The use of COVE Editions for this edition of Amours de Voyage allows a unique approach to the text. Because of the annotation feature, which does not display annotations unless clicked, the original text of the Atlantic edition may be presented while also including the later additions of lines and stanzas in a non-intrusive manner through the annotations. While footnotes in print books may be intrusive to the reader, especially when including entire stanzas, and endnotes require the interruption of flipping through pages away from the original text, our digital edition allows for a seamless presentation of both the 1858 Atlantic text as well as the 1862 additions as a secondary textual witness. This way, we can privilege the 1858 text that is likely closest to Clough’s original intended presentation of the work while not withholding the later additions from the posthumous edited collections.

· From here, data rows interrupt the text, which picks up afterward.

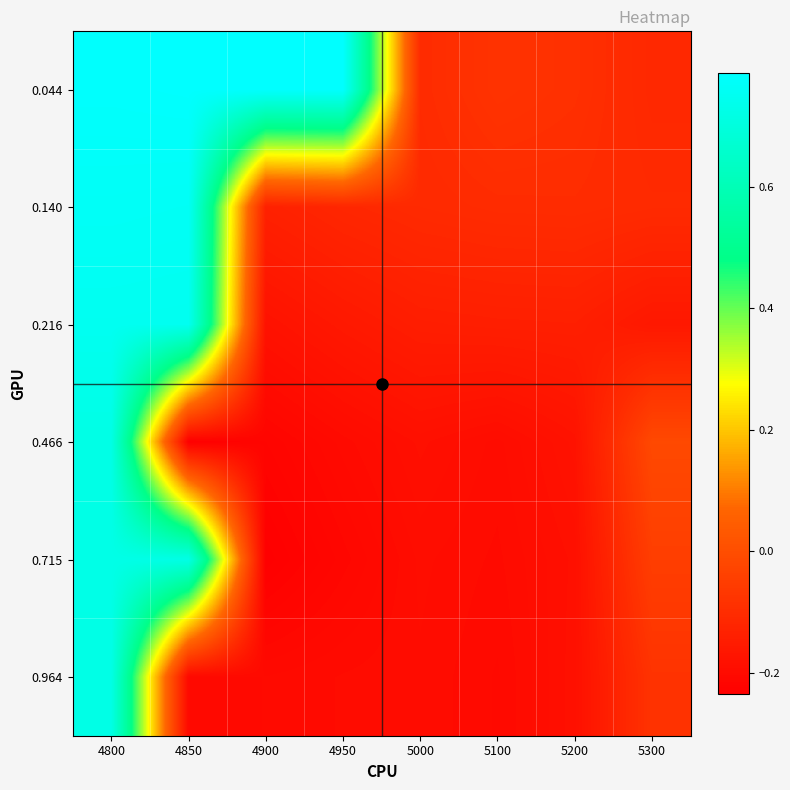

Reading left to right, transcribe all the data shown in this chart.

0.044: 4800=0.8	4850=0.8	4900=0.8	4950=0.8	5000=-0.1	5100=-0.1	5200=-0.1	5300=-0.1
0.140: 4800=0.8	4850=0.8	4900=-0.1	4950=-0.1	5000=-0.1	5100=-0.1	5200=-0.1	5300=-0.1
0.216: 4800=0.8	4850=0.7	4900=-0.2	4950=-0.2	5000=-0.1	5100=-0.1	5200=-0.1	5300=-0.2
0.466: 4800=0.7	4850=-0.2	4900=-0.2	4950=-0.2	5000=-0.2	5100=-0.2	5200=-0.2	5300=-0.0
0.715: 4800=0.7	4850=0.7	4900=-0.2	4950=-0.2	5000=-0.2	5100=-0.2	5200=-0.2	5300=-0.0
0.964: 4800=0.7	4850=-0.2	4900=-0.2	4950=-0.2	5000=-0.2	5100=-0.2	5200=-0.2	5300=-0.1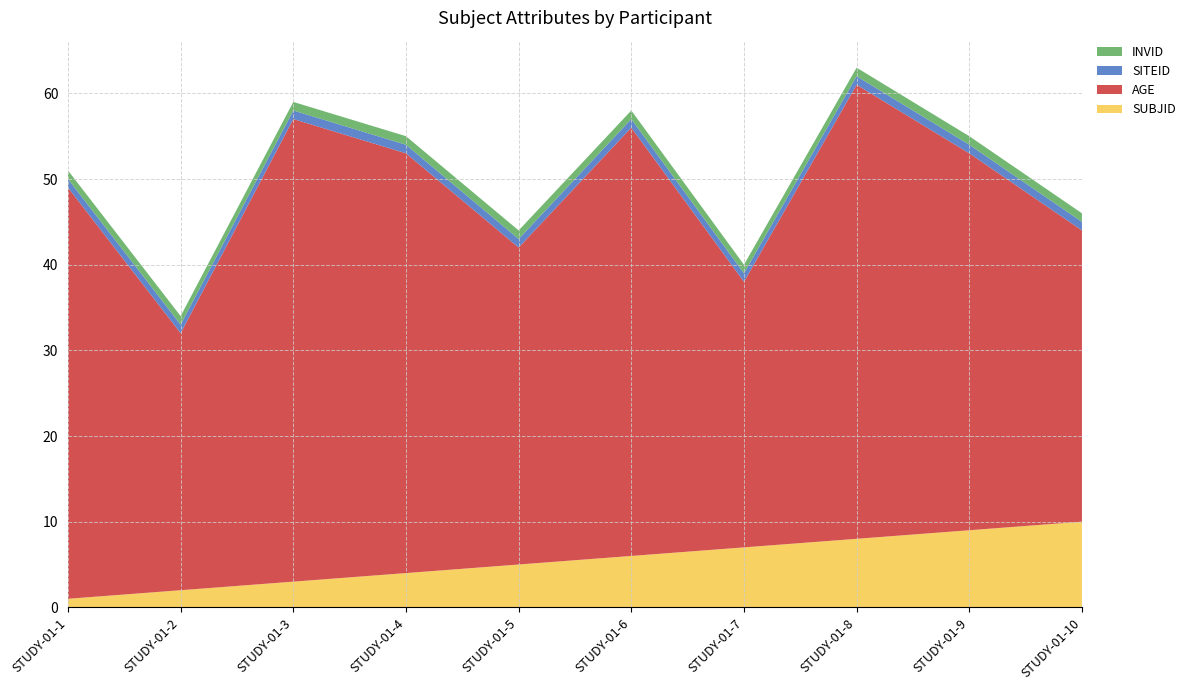

Reading left to right, transcribe all the data shown in this chart.

SUBJID: 1	2	3	4	5	6	7	8	9	10
AGE: 48	30	54	49	37	50	31	53	44	34
SITEID: 1	1	1	1	1	1	1	1	1	1
INVID: 1	1	1	1	1	1	1	1	1	1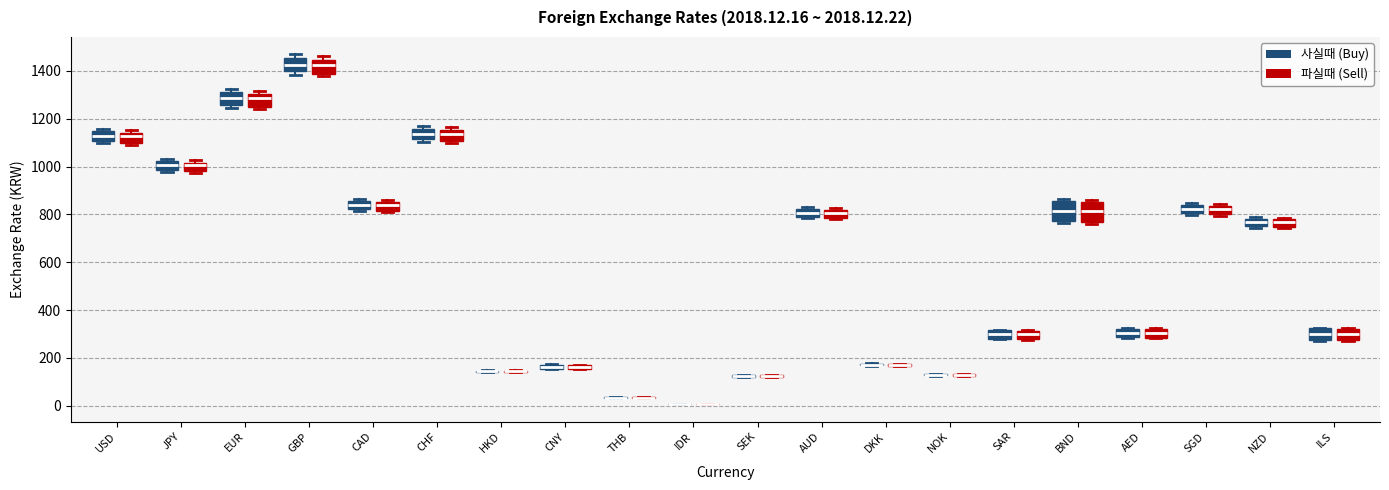

Where is the upper edge of the box for JPY (파실때 (Sell)) on the y-axis? The values are not printed on the chart, so give them approximately, as read against the axis.

1020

The rise of the periodical press was motivated by a capitalist system fueled by the Industrial Revolution that allowed for the printing of large quantities of material for a low price, and publishers profited from focusing their production efforts on periodicals over books. Driven by capitalism as it may have been, however, the resulting print culture also benefited the masses. It opened access to literature and information to lower classes in a non-cost-prohibitive way. Similarly, the rise of online publishing in the twenty-first century was certainly driven by systems of capital as publishing text online cut costs of production, but just as the periodical expanded access to lower classes, online publishing has expanded access to information. Universities pay hundreds of thousands of dollars to subscribe to academic databases and journals, after which only university-affiliated readers can access those library subscriptions. COVE aims to democratize knowledge, providing access to texts with only a minimal fee to sustain the project. This opens access to those outside of academia as well as those conscious of and working against the exploitative library subscription system that privileges commercial publishers over content producers and readers. By publishing our edition via COVE and utilizing the serialized Atlantic edition of Amours de Voyage as our primary textual witness, we hope to add new perspective to Clough’s legacy and at the same time pay homage to the generative genre of the periodical and to its culture of inclusive access to literature and information.

 

Notes

[1] As progressive as the Atlantic proclaimed to be, it is important to note that it was a product of its time and thereby tainted by its embeddedness in Western imperial culture, which blinded it to issues ranging from colonial discourse to slavery and human rights violations abroad, as evidenced by a highly orientalist article on Chinese tea that appears in the same issue as the initial serial iteration of Amours de Voyage.